Photographed scenes with lens parameters ▸
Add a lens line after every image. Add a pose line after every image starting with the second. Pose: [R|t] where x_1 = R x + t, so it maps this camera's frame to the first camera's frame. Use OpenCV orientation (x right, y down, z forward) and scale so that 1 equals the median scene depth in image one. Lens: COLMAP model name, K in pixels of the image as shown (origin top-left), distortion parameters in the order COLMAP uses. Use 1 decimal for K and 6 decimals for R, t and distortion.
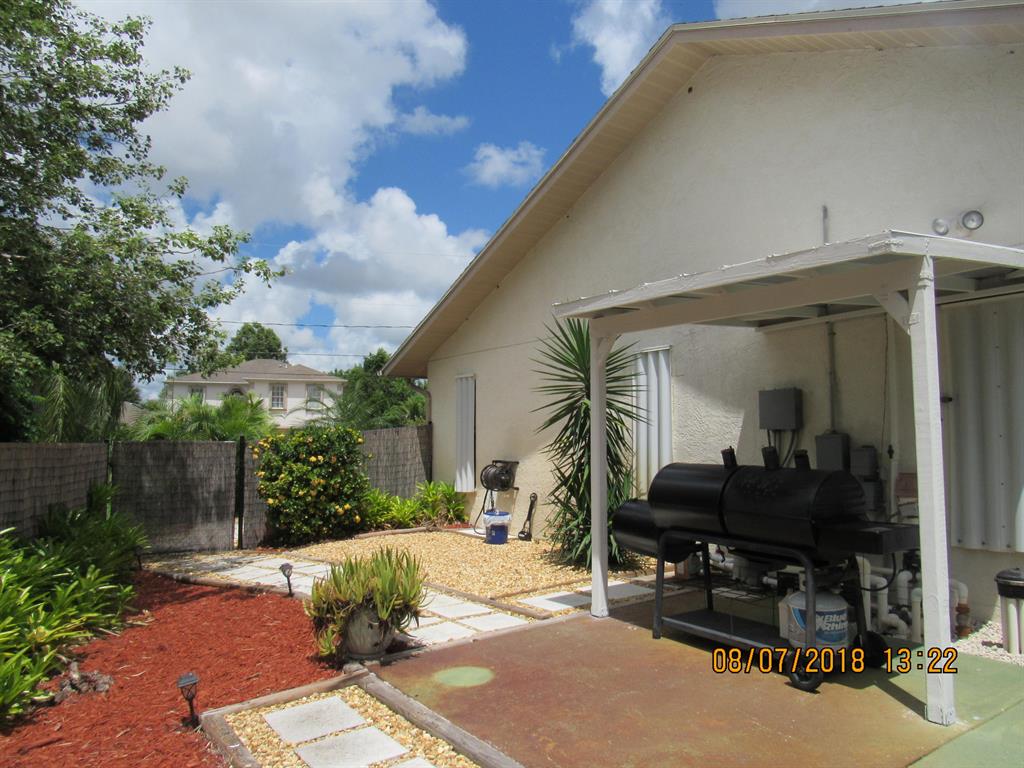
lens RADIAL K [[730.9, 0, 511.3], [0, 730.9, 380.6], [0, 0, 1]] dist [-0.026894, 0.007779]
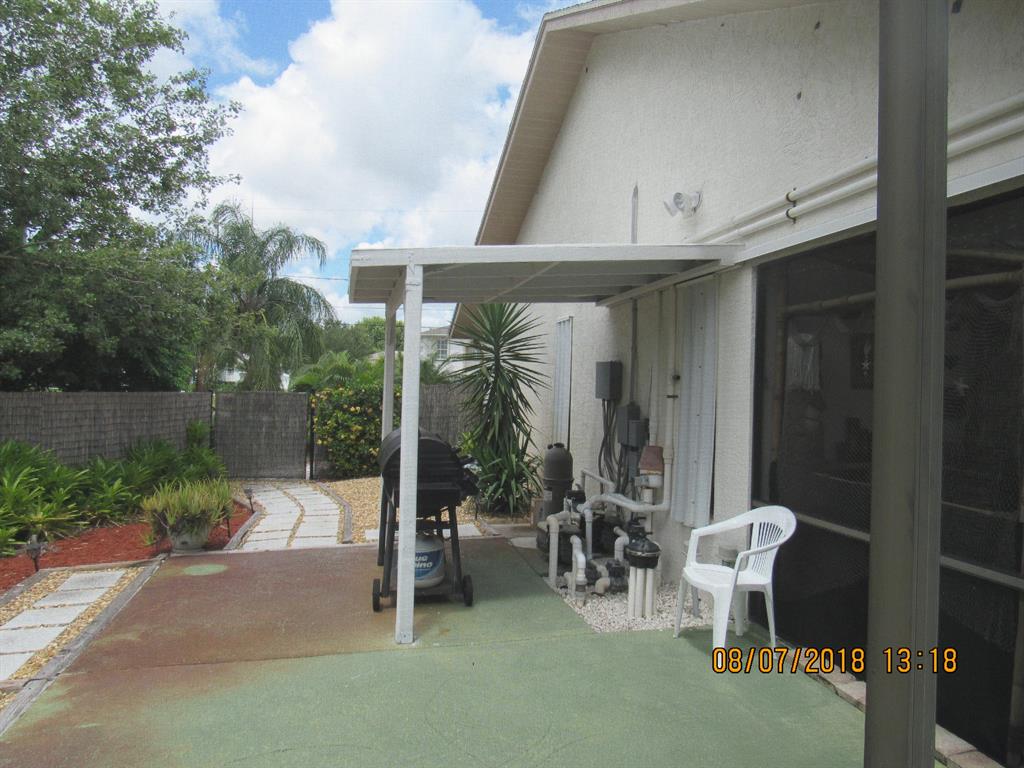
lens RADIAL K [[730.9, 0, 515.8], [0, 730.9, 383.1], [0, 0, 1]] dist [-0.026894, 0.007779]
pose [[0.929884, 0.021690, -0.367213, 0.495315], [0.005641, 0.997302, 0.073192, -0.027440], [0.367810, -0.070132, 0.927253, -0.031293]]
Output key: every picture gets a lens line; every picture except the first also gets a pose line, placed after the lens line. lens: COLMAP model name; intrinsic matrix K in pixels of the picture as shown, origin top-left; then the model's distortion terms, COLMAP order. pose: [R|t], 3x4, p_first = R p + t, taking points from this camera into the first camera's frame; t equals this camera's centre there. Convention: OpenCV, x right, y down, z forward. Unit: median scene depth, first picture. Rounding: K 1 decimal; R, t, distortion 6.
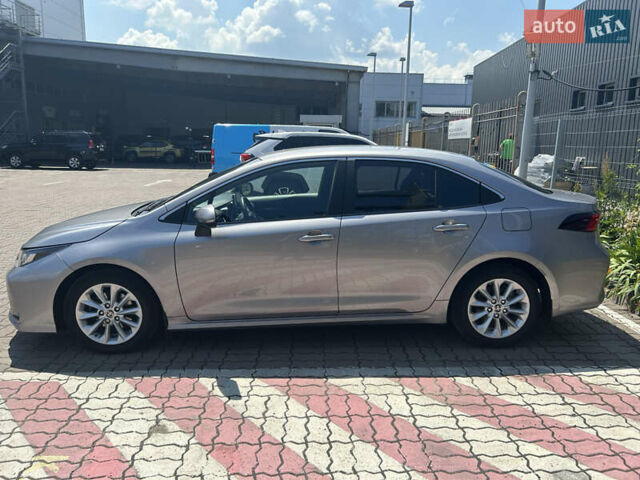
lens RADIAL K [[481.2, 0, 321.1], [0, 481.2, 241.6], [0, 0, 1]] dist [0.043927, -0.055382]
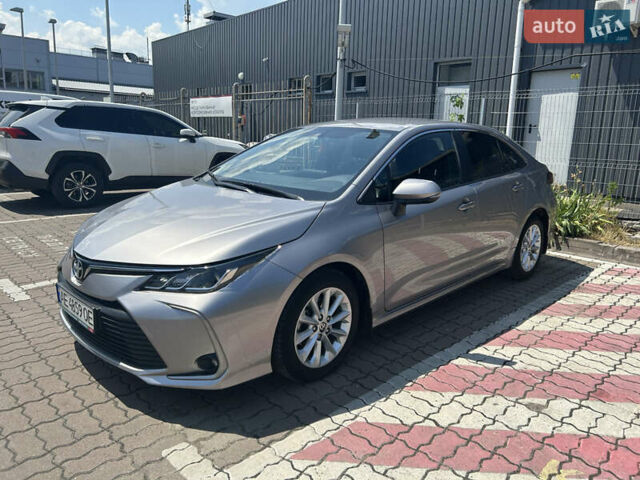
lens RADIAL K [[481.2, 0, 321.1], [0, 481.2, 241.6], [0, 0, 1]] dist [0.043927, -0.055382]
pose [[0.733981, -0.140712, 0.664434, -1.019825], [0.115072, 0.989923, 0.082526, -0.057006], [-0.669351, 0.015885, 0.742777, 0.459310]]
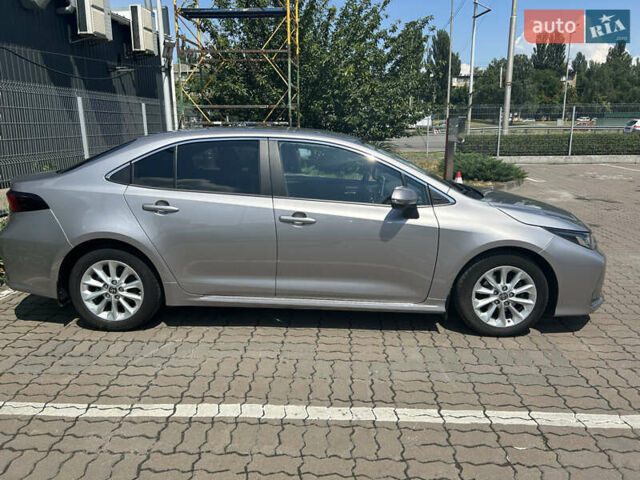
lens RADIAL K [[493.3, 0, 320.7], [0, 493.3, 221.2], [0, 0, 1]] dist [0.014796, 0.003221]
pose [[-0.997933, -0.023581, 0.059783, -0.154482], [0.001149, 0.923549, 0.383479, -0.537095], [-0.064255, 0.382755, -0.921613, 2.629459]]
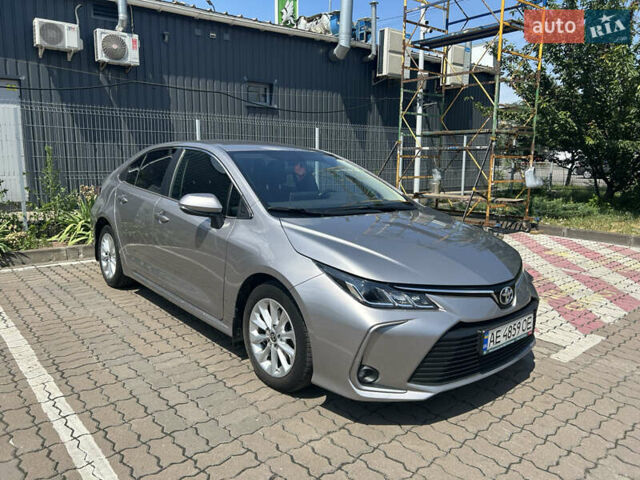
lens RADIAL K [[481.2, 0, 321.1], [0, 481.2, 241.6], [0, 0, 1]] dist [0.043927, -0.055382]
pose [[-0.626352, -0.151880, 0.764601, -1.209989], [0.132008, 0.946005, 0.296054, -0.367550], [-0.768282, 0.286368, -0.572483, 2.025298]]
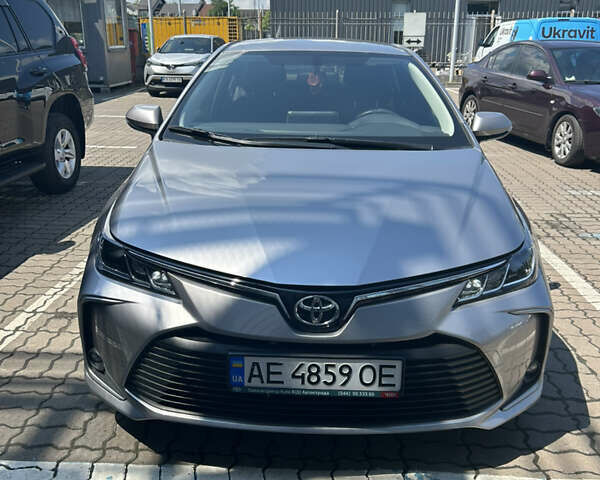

What you are asked to do ▸ Drop the images and transcribe the entries above exactly.

Result ▸
Add a lens line after every image. Add a pose line after every image starting with the second. Pose: [R|t] where x_1 = R x + t, so it maps this camera's frame to the first camera's frame. Use OpenCV orientation (x right, y down, z forward) and scale so that 1 equals the median scene depth in image one. Lens: COLMAP model name, K in pixels of the image as shown (origin top-left), distortion parameters in the order COLMAP uses. Use 1 decimal for K and 6 decimals for R, t and distortion.
lens RADIAL K [[730.9, 0, 511.3], [0, 730.9, 380.6], [0, 0, 1]] dist [-0.026894, 0.007779]
lens RADIAL K [[730.9, 0, 515.8], [0, 730.9, 383.1], [0, 0, 1]] dist [-0.026894, 0.007779]
pose [[0.929884, 0.021690, -0.367213, 0.495315], [0.005641, 0.997302, 0.073192, -0.027440], [0.367810, -0.070132, 0.927253, -0.031293]]
Output key: every picture gets a lens line; every picture except the first also gets a pose line, placed after the lens line. lens: COLMAP model name; intrinsic matrix K in pixels of the picture as shown, origin top-left; then the model's distortion terms, COLMAP order. pose: [R|t], 3x4, p_first = R p + t, taking points from this camera into the first camera's frame; t equals this camera's centre there. Convention: OpenCV, x right, y down, z forward. Unit: median scene depth, first picture. Rounding: K 1 decimal; R, t, distortion 6.
lens RADIAL K [[481.2, 0, 321.1], [0, 481.2, 241.6], [0, 0, 1]] dist [0.043927, -0.055382]
lens RADIAL K [[481.2, 0, 321.1], [0, 481.2, 241.6], [0, 0, 1]] dist [0.043927, -0.055382]
pose [[0.733981, -0.140712, 0.664434, -1.019825], [0.115072, 0.989923, 0.082526, -0.057006], [-0.669351, 0.015885, 0.742777, 0.459310]]
lens RADIAL K [[493.3, 0, 320.7], [0, 493.3, 221.2], [0, 0, 1]] dist [0.014796, 0.003221]
pose [[-0.997933, -0.023581, 0.059783, -0.154482], [0.001149, 0.923549, 0.383479, -0.537095], [-0.064255, 0.382755, -0.921613, 2.629459]]
lens RADIAL K [[481.2, 0, 321.1], [0, 481.2, 241.6], [0, 0, 1]] dist [0.043927, -0.055382]
pose [[-0.626352, -0.151880, 0.764601, -1.209989], [0.132008, 0.946005, 0.296054, -0.367550], [-0.768282, 0.286368, -0.572483, 2.025298]]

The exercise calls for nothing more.